[Opening Data shown section]

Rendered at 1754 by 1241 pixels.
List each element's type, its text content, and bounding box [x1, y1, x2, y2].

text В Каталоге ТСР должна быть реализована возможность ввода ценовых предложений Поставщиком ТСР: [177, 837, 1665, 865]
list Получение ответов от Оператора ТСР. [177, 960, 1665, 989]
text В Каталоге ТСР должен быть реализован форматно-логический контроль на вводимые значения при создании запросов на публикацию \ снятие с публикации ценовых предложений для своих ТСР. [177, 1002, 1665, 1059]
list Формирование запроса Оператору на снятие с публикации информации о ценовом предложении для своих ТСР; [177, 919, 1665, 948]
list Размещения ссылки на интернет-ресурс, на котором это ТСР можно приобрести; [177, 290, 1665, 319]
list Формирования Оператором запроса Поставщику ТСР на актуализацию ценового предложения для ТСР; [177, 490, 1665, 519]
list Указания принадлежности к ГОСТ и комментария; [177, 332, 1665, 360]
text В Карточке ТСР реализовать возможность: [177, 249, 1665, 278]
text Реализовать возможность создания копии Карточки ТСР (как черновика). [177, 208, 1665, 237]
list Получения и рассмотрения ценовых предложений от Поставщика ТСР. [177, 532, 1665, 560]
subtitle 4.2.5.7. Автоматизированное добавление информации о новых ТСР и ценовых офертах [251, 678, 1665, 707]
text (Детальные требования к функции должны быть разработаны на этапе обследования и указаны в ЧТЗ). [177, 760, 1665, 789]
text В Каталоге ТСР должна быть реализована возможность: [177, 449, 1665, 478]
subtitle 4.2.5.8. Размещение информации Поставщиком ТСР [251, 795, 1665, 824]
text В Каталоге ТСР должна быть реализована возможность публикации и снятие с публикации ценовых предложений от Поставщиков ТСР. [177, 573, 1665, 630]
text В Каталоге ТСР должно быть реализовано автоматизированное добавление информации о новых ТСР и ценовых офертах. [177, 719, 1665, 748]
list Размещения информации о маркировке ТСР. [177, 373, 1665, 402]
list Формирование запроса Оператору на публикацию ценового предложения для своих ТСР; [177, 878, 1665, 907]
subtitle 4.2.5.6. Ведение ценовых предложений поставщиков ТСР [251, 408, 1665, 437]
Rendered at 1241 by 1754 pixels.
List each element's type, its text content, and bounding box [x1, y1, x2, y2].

[Closing Data shown section]

■ Exercise details
Whichever lines of the records above hold the word "Rendered" should all be copied out.

■ Task answer
Rendered at 1754 by 1241 pixels.
Rendered at 1241 by 1754 pixels.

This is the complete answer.